此刻在場眾人都察覺到了穀文昱的情況不對勁,但卻沒有一人主動開口。


    以武官為代表的五位上柱國,一死一關,徐驍又明確表示投靠玉恆淵,剩下的兩人自然不可能去當這個出頭鳥,況且文武對立是朝堂上的一貫風氣。


    如今將要登位的新帝準備對一位閣老算舊賬,他們不落井下石都是好的了,更不用說站出來當顯眼包。


    而看似是一個利益集團的其他閣老,則是麵麵相覷。


    除了穀文昱外,還有兩人是因提前押注先帝,才足以經過一朝積累坐穩這個位置,按理講他們最應該站出來,但此刻卻被玉恆淵的氣勢所迫,不敢出聲。


    當然其心中未嚐不存了死道友不死貧道的想法。


    曾經在那一場奪嫡之爭裏,髒活基本都是由穀文昱去做的,對方一介平民出身,憑借不俗的智慧才被意外招收入文聖殿,也是從小見慣了背景帶來的特權優待,讓其開始不顧一切的向上爬。

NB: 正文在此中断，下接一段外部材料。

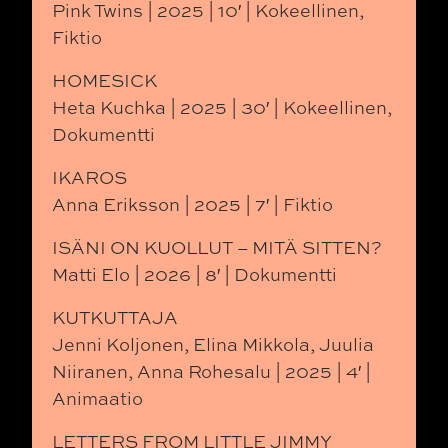
Pink Twins | 2025 | 10′ | Kokeellinen,
Fiktio
HOMESICK
Heta Kuchka | 2025 | 30′ | Kokeellinen,
Dokumentti
IKAROS
Anna Eriksson | 2025 | 7′ | Fiktio
ISÄNI ON KUOLLUT – MITÄ SITTEN?
Matti Elo | 2026 | 8′ | Dokumentti
KUTKUTTAJA
Jenni Koljonen, Elina Mikkola, Juulia
Niiranen, Anna Rohesalu | 2025 | 4′ |
Animaatio
LETTERS FROM LITTLE JIMMY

    也是因此,近乎由其一人背負了當時那次帝位之爭的背後近九成的黑暗麵。


    而同為文人的兩位閣老,都有不俗的背景,所以也對其做法極為不屑。


    如今穀文昱被揪出來,用作平息玉恆淵這幾十年的怒火,這在兩人看來是完全值得的犧牲。


    畢竟先是處理了一位上柱國家族,再解決掉一位閣老的話,已經屬於放眼大玄幾十代的帝位變更中,最殘酷的一場大清洗了。


    總不能接下來還將他們二人也打包帶走吧。


    從玉恆淵登場時,對方與年輕宦官的那幾句話,也讓這幾位閣老確認,比起已經開始發瘋的玉皇天,這位新帝是還抱有一定的大局觀。

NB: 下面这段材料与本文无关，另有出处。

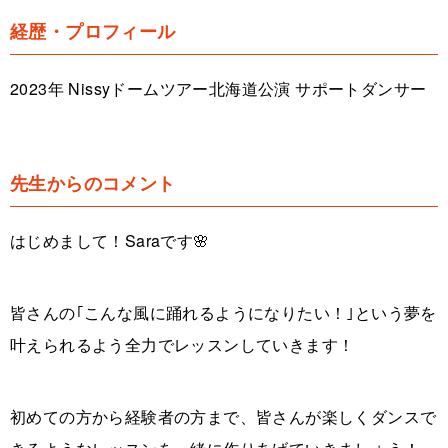
経歴・プロフィール
2023年 Nissyドームツアー北海道公演 サポートダンサー
先生からのコメント
はじめまして！Saraです🌸
皆さんの｢こんな風に踊れるようになりたい！｣という夢を
叶えられるよう全力でレッスンしていきます！
初めての方から経験者の方まで、皆さんが楽しくダンスで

    同時,這也是在默認的朝堂政治規則中,所允許新帝登基之時,可以任意妄為的一次特權。


    而剩下三位並未參與幾十年前那場帝位之爭的閣老,除了程白霜外,其他兩人都是抱著看熱鬧的心態。


    不存在所謂的兔死狐悲。


    甚至即將因為穀文昱的自取滅亡,也將包括他這一係的文官或是罷免或是流放,反倒讓其開始盤算起來,接下來如何為自身派係爭取更大的利益。


    至於其他官員臣子,真就連小聲說話的資格都沒有。


    隨即整個祭祀台前,安靜的隻能聽到穀文昱愈發急促的唿吸聲。


    他好似一瞬間冷靜了下來,視線掃過四周那一雙雙漠視的目光後,口中發出一聲冷笑。

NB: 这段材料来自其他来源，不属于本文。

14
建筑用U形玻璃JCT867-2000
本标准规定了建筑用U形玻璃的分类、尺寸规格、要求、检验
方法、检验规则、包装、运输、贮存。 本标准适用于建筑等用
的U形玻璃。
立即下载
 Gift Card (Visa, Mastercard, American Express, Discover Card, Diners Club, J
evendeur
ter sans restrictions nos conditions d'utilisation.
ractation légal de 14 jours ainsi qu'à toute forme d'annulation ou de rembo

    「你們該不會覺得,到了我這裏便會真的就到此為止了吧,都清醒一些!如今我們麵前的這人,已經不是幾十年前那個愚蠢的仁厚太子!」


    沉默......


    如果放在劉正樘這位上柱國及其家族還沒有滅亡之際,一定是會有臣子官員在此刻發聲,但先不論穀文昱幾十年前究竟做沒做下過足以千刀萬剮的血債。


    就講現在三十三天階上的那個男人還沒有主動開口之際,就不會再有一人先跳出來表態。


    況且,有些債確實也該還了。


    沒有絲毫波動的無數目光繼續投向穀文昱,這一次換作對方沉默了近一分鍾,然後發出一聲譏諷的笑聲。


    他抬起頭看向玉恆淵道:


    「如果你想要交待可以現在動手,但我不會承認自己做錯了,一將功成萬骨枯,我唯一後悔的就是錯算了先帝會留下你這個***煩!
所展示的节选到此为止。